Sur le papier Streets of Rage 4 pourrait être une initiative qui d’habitude m’agace au plus haut point : faire une suite/reboot d’un objet culturel (particulièrement des années 1980/1990) qui n’en a pas nécessairement besoin. Le retro et la nostalgie faisant vendre, si l'on doit alors s'imaginer revenir une nouvelle fois aux dernières heures des salles d'arcade et aux consoles de salon 16Bits, pourquoi ne pas le faire avec la licence "SoR" ?


Depuis 1994 l’attente d'une suite est presque palpable : les fans nostalgiques se sont procurés les rééditions vinyl des bandes sons (le 1er, le 2ème et le 3ème), ont acheté en ligne les versions des trois premiers opus sur les différentes plateformes next gen (les plus assidus ont même commandé la Mega Drive Mini pour pouvoir re-re-jouer au 2), ont joué à l’excellent Streets of Rage Remake (dit « SoRRv5 »), ont lu les comics, se sont déplacés à la Gaîté Lyrique pour aller voir Yuzo Koshiro et Motohiro Kawashima interpréter en live les titres cultes des bandes sons… L'appétence, l'envie et les attentes sont grandes et tous les moyens sont bons pour continuer à écumer les rues de « la ville » et se battre avec les ex-flics Blaze, Adam ou Axel, ainsi que leurs amis, pour éradiquer le Syndicat de Mr.X.


Car Streets of Rage c’était avant tout cela : une affaire de coups de poings et de coups de pieds, d’ambiance crade et d’environnements variés que les musiques de Yuzo Koshiro et de Motohiro Kawashima sublimaient, entrainant les joueurs au rythme de la basse et des combinaisons A, B, C.
Les Beat Them All (ou Beat Them Up) de l’époque, comme Double Dragon, Golden Axe ou celui que l'on présente comme étant le concurrent direct des SoR, Final Fight, ont au fil des années créé des univers de plus en plus fouillés, espérant ainsi palier le caractère intrinsèquement répétitif de ces jeux.

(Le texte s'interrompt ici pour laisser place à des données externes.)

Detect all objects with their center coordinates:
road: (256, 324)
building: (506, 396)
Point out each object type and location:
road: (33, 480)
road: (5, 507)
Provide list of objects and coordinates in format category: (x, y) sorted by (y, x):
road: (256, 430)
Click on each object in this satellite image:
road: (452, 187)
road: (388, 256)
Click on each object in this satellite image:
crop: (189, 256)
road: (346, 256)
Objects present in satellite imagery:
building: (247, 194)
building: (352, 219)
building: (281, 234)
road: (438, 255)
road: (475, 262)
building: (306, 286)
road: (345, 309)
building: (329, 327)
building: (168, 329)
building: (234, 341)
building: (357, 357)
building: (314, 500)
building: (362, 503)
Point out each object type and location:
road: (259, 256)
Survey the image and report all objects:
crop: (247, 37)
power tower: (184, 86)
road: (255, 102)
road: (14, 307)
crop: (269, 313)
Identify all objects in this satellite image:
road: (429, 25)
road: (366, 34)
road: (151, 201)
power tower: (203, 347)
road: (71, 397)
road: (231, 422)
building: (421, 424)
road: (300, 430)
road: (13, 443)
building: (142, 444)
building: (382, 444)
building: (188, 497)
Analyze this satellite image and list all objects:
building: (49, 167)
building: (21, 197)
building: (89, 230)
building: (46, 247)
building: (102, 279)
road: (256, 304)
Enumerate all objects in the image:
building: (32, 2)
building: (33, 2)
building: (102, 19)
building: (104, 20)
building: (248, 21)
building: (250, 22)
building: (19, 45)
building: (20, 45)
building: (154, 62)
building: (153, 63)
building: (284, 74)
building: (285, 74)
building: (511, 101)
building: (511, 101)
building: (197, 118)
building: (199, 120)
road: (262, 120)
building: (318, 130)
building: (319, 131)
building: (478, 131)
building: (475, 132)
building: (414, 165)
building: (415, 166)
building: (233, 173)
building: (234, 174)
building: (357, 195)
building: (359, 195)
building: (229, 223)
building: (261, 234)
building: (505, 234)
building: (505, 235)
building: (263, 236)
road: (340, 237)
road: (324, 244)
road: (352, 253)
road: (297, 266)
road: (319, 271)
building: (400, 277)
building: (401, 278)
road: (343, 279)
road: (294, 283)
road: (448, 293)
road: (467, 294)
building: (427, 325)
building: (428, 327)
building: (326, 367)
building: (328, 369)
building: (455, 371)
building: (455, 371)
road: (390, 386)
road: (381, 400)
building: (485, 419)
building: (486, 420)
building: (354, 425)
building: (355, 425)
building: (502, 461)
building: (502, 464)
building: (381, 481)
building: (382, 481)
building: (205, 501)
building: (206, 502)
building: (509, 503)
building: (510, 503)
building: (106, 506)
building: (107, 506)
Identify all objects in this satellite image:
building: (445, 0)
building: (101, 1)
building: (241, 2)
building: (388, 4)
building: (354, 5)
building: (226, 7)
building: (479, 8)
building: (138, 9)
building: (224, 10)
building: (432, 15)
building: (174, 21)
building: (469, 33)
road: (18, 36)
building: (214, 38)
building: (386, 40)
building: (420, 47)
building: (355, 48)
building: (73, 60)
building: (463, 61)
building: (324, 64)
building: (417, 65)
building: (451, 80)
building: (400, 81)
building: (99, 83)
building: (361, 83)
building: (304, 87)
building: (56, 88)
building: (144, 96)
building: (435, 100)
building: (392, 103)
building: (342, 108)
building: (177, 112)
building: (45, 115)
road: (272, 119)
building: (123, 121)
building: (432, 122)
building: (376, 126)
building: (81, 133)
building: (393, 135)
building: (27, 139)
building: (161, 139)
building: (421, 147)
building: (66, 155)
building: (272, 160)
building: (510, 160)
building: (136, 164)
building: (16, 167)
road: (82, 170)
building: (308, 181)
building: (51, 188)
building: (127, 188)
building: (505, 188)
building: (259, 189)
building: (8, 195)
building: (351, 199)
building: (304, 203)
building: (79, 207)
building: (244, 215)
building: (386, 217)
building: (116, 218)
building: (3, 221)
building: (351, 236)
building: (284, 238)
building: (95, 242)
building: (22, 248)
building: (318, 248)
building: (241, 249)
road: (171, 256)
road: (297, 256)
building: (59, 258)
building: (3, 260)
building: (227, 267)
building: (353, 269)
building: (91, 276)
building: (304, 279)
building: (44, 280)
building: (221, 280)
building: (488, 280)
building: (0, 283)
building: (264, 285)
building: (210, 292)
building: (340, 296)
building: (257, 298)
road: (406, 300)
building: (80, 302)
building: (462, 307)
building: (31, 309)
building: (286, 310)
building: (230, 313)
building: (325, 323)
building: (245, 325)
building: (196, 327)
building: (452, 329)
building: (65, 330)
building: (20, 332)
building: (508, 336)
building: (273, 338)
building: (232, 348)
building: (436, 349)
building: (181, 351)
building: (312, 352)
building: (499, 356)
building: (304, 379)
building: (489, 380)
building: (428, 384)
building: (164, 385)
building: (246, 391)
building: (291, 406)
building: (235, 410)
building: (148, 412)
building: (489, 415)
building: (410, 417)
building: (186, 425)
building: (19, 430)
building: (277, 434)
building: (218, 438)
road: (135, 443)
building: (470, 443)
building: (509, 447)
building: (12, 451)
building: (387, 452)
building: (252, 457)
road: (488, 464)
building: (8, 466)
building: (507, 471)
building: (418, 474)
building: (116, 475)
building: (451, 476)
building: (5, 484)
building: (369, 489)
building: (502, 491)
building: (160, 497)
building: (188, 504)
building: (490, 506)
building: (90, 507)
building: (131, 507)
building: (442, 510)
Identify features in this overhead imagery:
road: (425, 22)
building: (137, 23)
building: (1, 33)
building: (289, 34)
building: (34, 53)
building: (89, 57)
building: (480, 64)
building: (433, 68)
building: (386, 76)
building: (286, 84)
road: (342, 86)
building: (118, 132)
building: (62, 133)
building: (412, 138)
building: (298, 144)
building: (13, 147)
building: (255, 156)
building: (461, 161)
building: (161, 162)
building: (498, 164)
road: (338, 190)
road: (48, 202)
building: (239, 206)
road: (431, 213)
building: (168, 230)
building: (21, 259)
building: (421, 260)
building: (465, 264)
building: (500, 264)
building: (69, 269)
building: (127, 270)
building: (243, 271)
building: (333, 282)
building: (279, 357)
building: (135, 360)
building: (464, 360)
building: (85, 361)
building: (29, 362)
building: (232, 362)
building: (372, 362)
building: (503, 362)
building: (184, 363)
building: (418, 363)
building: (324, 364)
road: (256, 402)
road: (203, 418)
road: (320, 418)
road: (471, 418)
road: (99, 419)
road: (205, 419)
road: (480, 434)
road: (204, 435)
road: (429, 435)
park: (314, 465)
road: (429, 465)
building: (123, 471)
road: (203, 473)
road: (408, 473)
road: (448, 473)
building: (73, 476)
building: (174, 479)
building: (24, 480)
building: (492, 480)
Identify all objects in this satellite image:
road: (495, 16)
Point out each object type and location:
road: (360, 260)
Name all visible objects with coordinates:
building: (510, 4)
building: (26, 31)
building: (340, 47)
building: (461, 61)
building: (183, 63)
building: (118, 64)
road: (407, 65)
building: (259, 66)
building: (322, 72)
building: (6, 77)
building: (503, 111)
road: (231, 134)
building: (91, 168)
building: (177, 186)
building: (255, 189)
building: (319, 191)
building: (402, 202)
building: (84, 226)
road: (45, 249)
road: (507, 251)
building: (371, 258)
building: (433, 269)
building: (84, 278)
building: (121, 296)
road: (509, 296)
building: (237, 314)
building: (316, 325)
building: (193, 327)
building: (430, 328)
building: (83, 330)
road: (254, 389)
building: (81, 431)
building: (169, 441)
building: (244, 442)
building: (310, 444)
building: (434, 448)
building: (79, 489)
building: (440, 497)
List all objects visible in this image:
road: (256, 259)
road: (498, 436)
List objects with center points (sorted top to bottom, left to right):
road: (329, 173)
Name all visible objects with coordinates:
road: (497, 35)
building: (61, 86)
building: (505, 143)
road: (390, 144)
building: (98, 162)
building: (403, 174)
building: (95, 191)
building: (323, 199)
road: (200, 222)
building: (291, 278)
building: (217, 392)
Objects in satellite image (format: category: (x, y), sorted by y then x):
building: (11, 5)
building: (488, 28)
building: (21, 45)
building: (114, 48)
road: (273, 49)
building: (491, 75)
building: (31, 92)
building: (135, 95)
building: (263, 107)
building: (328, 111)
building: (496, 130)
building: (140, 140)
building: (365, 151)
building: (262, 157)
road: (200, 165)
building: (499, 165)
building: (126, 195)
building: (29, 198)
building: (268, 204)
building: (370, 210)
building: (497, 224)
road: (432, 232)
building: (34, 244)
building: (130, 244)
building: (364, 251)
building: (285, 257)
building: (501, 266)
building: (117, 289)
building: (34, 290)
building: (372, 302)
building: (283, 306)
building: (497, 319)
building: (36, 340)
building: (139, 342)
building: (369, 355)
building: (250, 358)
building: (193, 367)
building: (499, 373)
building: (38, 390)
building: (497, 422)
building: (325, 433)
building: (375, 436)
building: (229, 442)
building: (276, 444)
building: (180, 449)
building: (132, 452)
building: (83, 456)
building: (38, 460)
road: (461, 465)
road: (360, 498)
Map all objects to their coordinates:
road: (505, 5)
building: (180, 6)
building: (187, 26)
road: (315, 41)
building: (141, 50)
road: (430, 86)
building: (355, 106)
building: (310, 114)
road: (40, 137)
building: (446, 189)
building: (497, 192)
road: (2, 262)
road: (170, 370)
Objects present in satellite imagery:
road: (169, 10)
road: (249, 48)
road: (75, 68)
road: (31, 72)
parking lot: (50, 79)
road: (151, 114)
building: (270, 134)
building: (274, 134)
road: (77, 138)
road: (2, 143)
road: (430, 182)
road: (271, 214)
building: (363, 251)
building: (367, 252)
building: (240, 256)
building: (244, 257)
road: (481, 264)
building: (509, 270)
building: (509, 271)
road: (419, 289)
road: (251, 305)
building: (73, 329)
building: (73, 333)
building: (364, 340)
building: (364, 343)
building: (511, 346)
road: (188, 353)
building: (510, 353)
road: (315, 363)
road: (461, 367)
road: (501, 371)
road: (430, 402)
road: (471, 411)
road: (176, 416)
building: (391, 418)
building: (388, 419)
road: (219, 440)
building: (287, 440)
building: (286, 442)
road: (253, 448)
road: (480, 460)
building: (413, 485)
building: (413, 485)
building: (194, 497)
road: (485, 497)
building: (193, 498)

Final Fight, tout comme SoR premier du nom, ont initialement fait appel à l’imagerie du film The Warriors de Walter Hill (1979) mais j’y vois également des liens de forme avec Assault on Precinct 13 (1976), et d'autres road-trips urbains (de préférence nocturnes) : Escape from New York (1981), Streets of Fire (également de Walter Hill, 1984), After Hours (1985). Le genre du BTA urbain peut également se revendiquer de ces influences mais également de manière plus ou moins anachronique de Falling Down (1993), The Crow (1989/1994), Die Hard (le premier pour son unité de temps [1988] et surtout le troisième [1995]) et Collateral (2004).


Je ne suis pas un grand joueur de jeu vidéo, ni même un fan des critiques « à chaud », pourtant pour une fois je cède à la tentation et entre à nouveau dans les rues de la ville pour abattre le Syndicat.


Character Select
Plus de 25 ans se sont aujourd’hui écoulés entre Streets of Rage 3 et son successeur ; sauver à nouveau la ville n’est donc plus un simple souvenir mais bien une réalité. Malgré quelques tentatives avortées quant à la réalisation d’un quatrième opus, c’est en août 2018 que sont apparus les premiers chara designs d’Axel et Blaze, promettant un retour en force moderne.
Sega n’est néanmoins pas derrière le projet mais Cyrille Imbert du studio DotEmu, soutenu par Lizardcube (qui avait déjà réalisé le remake de Wonder Boy III) et Guard Crush Games (qui avait déjà produit le semi parodique Streets of Fury) et la bande son est signée Olivier Derivière (mais aussi Harumi Fujita, Scattle, Das Mörtal, XL Middleton et Groundislava).
De quoi effrayer les fans qui ont vu l’arrivée des français sur cette licence, qui a survécu grâce à la nostalgie qu’elle suscite, sinon un affront, au moins un pari risqué. L’annonce du retour de Koshiro et Kawashima à la composition de certains titres sonne alors comme une caution et le gage d’en avoir l’ADN, de rester « dans la tradition », ce qui a largement été mis en avant lors de la promotion du jeu (A, B).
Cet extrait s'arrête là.